Problem requirements: Edit the items below so that every "pie" becomes "donut", keeping everything else unchanged. Leave the pictures out of your answer.

——

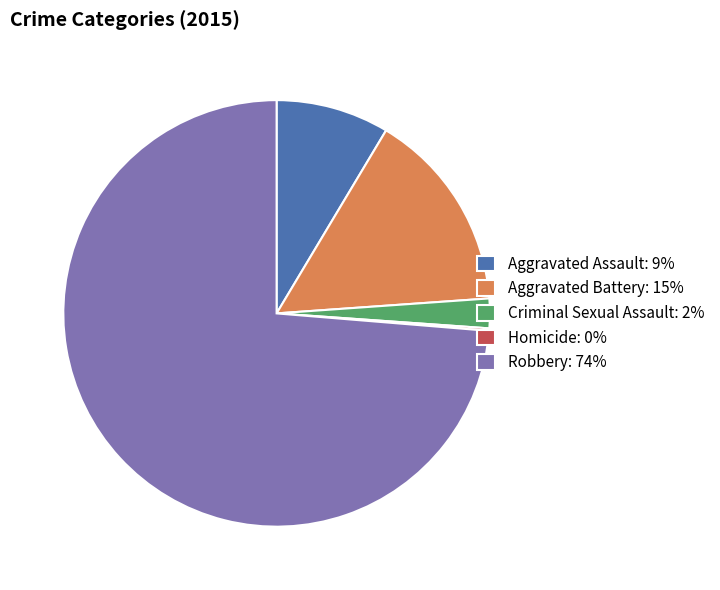

Is there any slice that represents more than half of the pie?

Yes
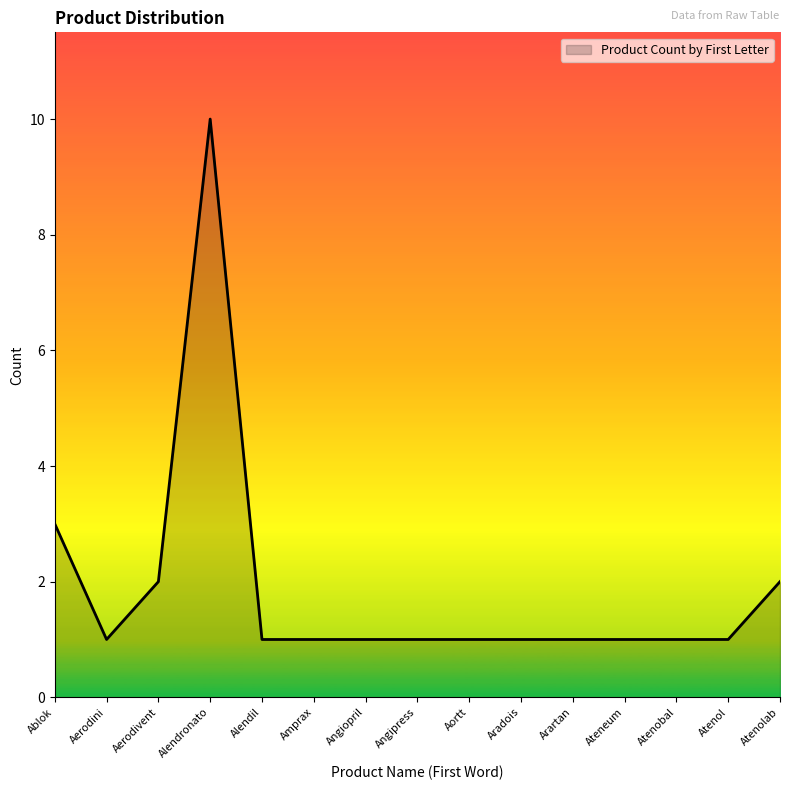

Reading left to right, extract all data points from this chart.

3	1	2	10	1	1	1	1	1	1	1	1	1	1	2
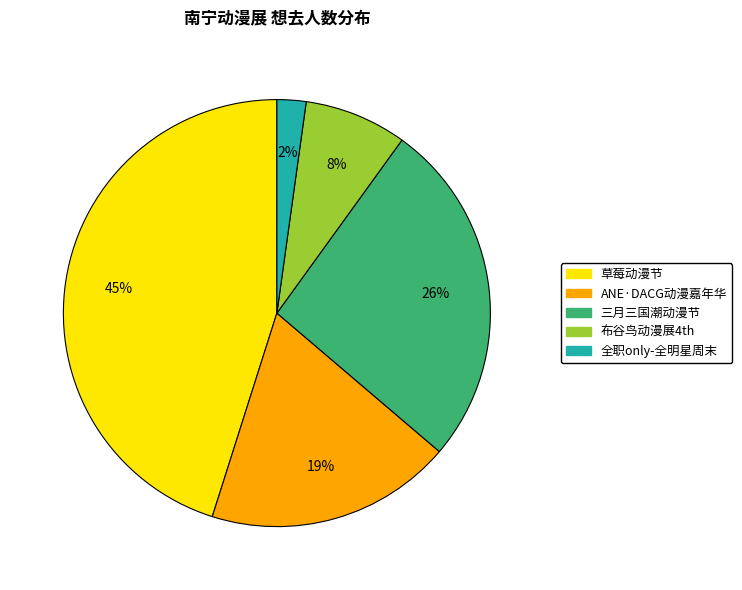

How many segments does this pie chart have?

5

——

Written solution:
Is there any slice that represents more than half of the donut?

Yes

Reading left to right, extract all data points from this chart.

3	1	2	10	1	1	1	1	1	1	1	1	1	1	2

How many segments does this donut chart have?

5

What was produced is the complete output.